▶ [SOURCE]
+++

Windows/x64 ABI is pretty well documented.

- The parameter passing is probably not the same as any other system.
   (Unless people are using LLVM for UEFI development?)
   Ignoring floating point, the first four integer parameters
   are in rcx, rdx, r8, r9. The rest are on the stack.

- The exception handling might *resemble* other systems, but
   surely has unique details.

- Ghere is absolutely an unremovable dependency on a linker;
   it doesn't have to be the Microsoft linker, I believe GNU ld
   already implements this.

   The documentation should be used.

   I can summarize and such, but it is documented.

   Roughly, ignoring parameter passing and focusing only on exception
handling,
   it goes like this:

   - At any point in any program, "the stack" must be "unwindable".
       I've never seen this clearly described.
       It boils down to really "non volatile registers must be restorable"
       by "a runtime" via a documented/standardized metadata, such as to
       appear as if control was returned to any function on the call stack,
       w/o running any generated code in any of the functions between
       the current stack location and the resumed-to location.

+++

▶ [WHAT THE TASK ASKS]
Pick up the post about the Windows/x64 ABI after its last sentence and keep writing it.

▶ [RECORD EXTRACTS]

+++

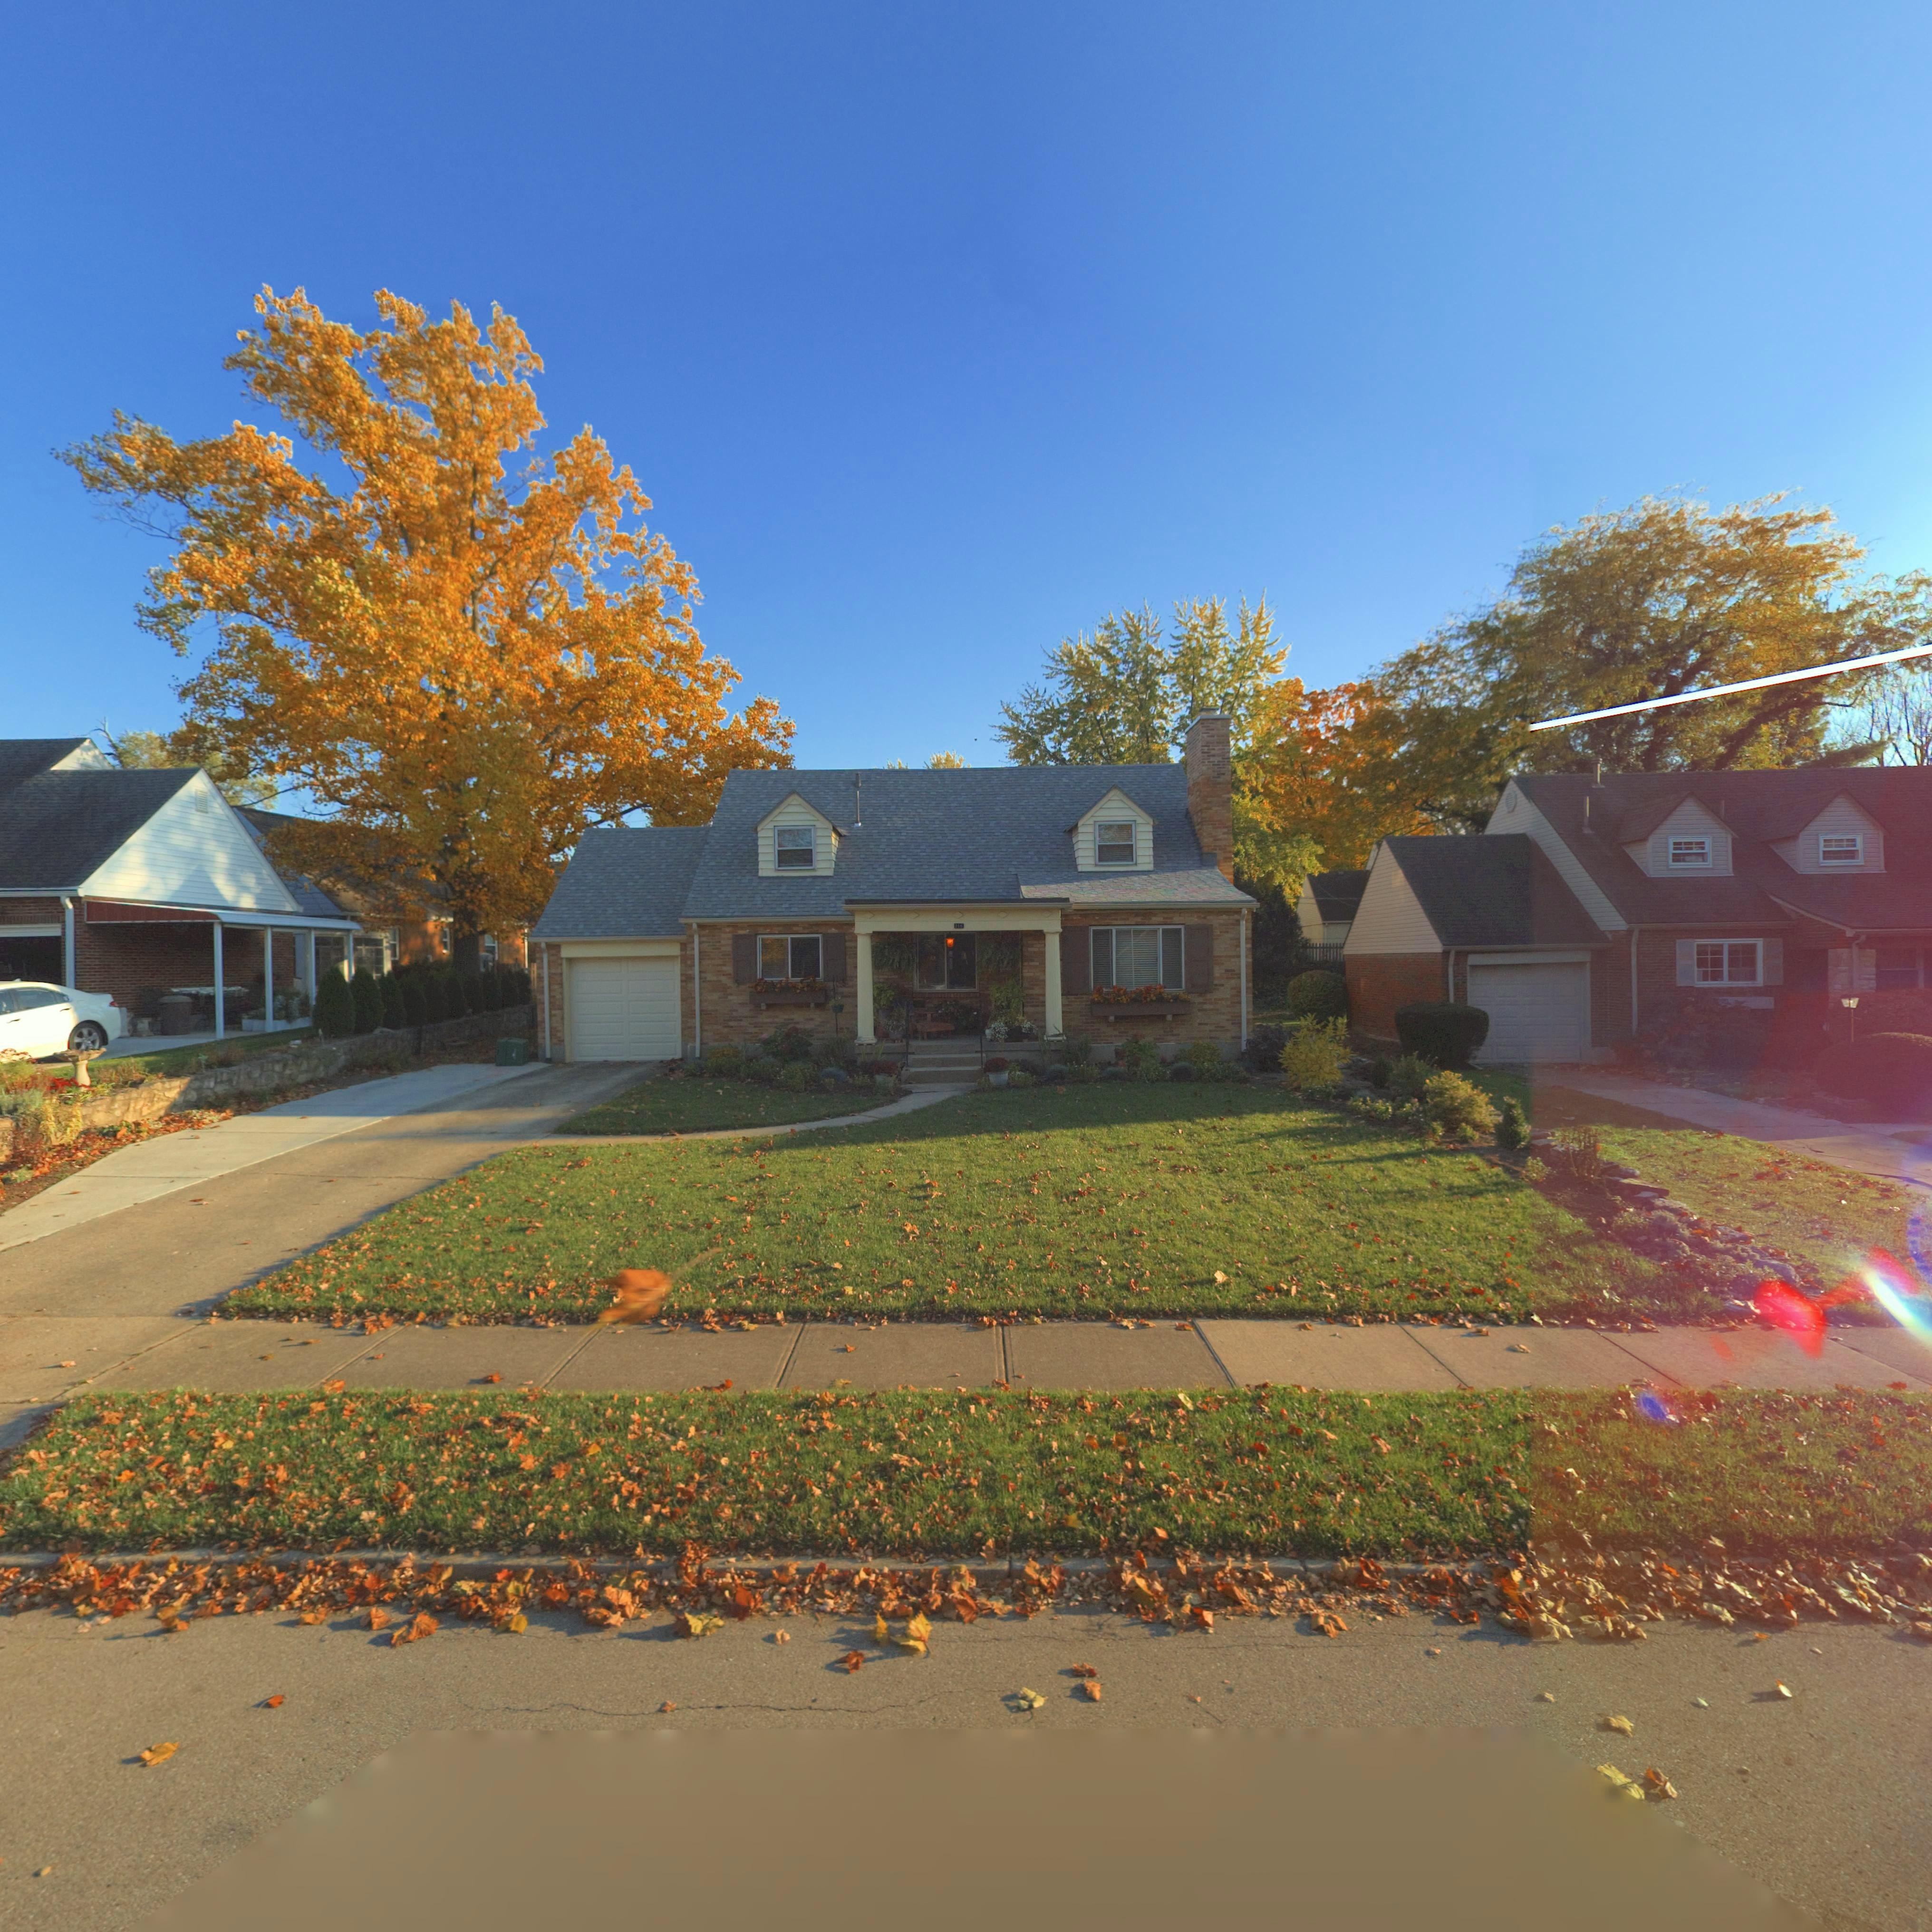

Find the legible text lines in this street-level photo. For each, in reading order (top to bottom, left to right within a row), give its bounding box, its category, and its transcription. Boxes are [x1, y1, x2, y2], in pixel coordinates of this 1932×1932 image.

[955, 923, 963, 928] StreetNumber: 116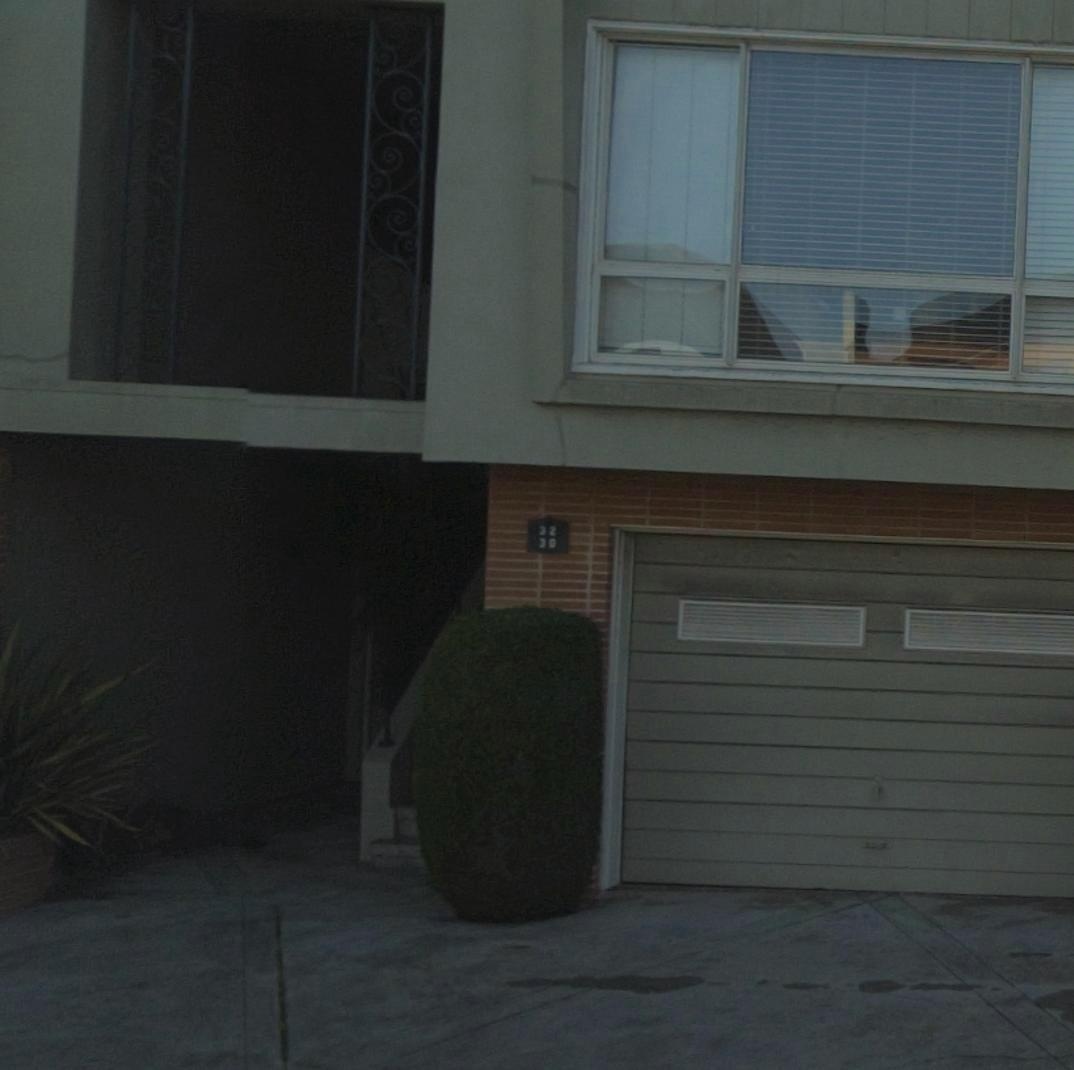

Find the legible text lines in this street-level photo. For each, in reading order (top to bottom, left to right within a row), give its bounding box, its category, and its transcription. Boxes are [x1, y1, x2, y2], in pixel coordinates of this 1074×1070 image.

[536, 523, 559, 538] StreetNumber: 32
[537, 535, 558, 551] None: 36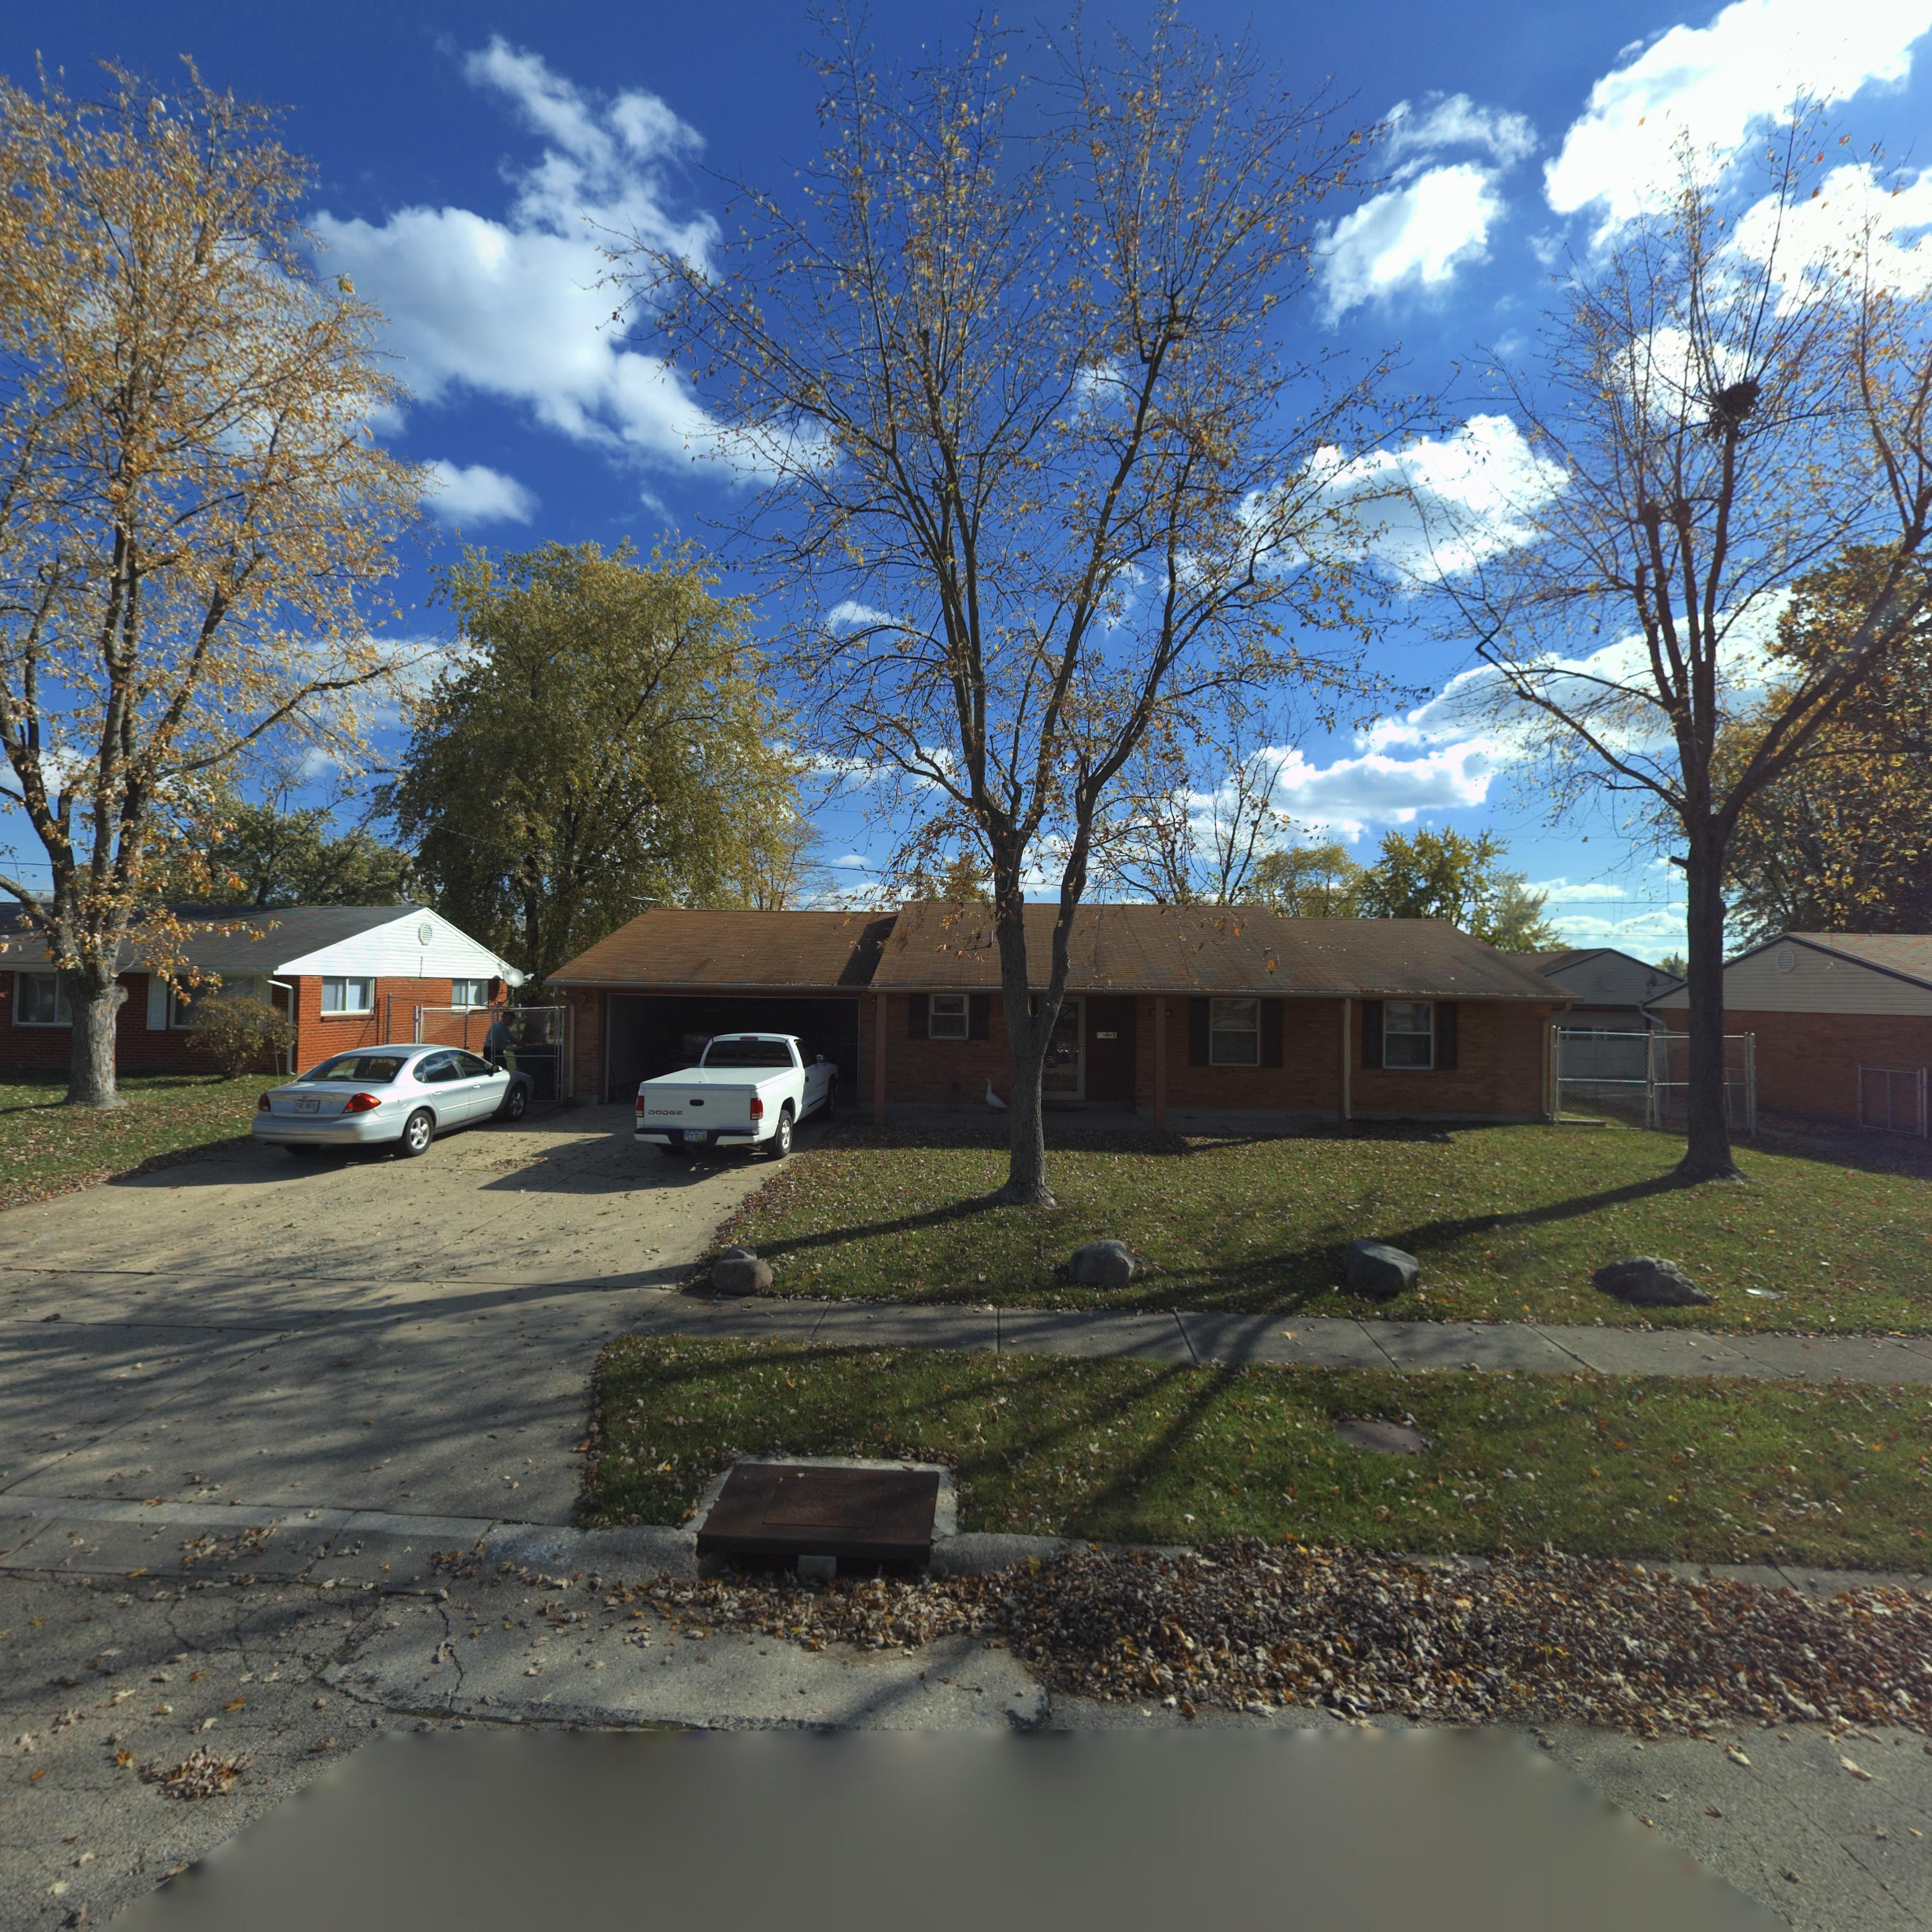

+++

▶ [FINAL RESULT]
       The stack pointer is often called out specially, but in fact
       it is just another non volatile register and not really a special
case.

     So then some details:
       a "leaf function" is a function that does not change any non
volatile registers,
       including the stack pointer. Leaf functions can do pretty much
anything,
       but they must not change any non volatile registers -- which is a
severe
       restriction. Have locals essentially makes you non-leaf -- even if
you
       don't call anything. A leaf function is *not* a function that makes
no calls,
       but calls do make a function a non-leaf, as it changes the stack
pointer.

       The slight exception here is that all functions, including leaves,
do have
       4*8 bytes of scratch space in the stack available to them -- so
local
       variables can be had, in that space and in volatile registers.

      The stack is walked from a leaf function merely by reading from rsp.
      A leaf function can make a syscall, so they aren't necessarily at
the bottom of the stack.

      non-leaf functions are the interesting ones.
      They can change rsp, including such as via a call, and can change
non-volatile
      registers, but all such changes (or rather, the saving of said
registers) must
      be described by metadata, and the metadata
      must be findable -- via looking up a code address on the stack.

      Roughly speaking, all dlls have "pdata" -- procedure data.
      There are 3 UINT32s per non-leaf function.
      These are offsets into the image. Images are limited to 4GB in size.
      They are to the start of the function, end of the function, and to
additional metadata.
      The additional metadata is called "xdata" or exception data.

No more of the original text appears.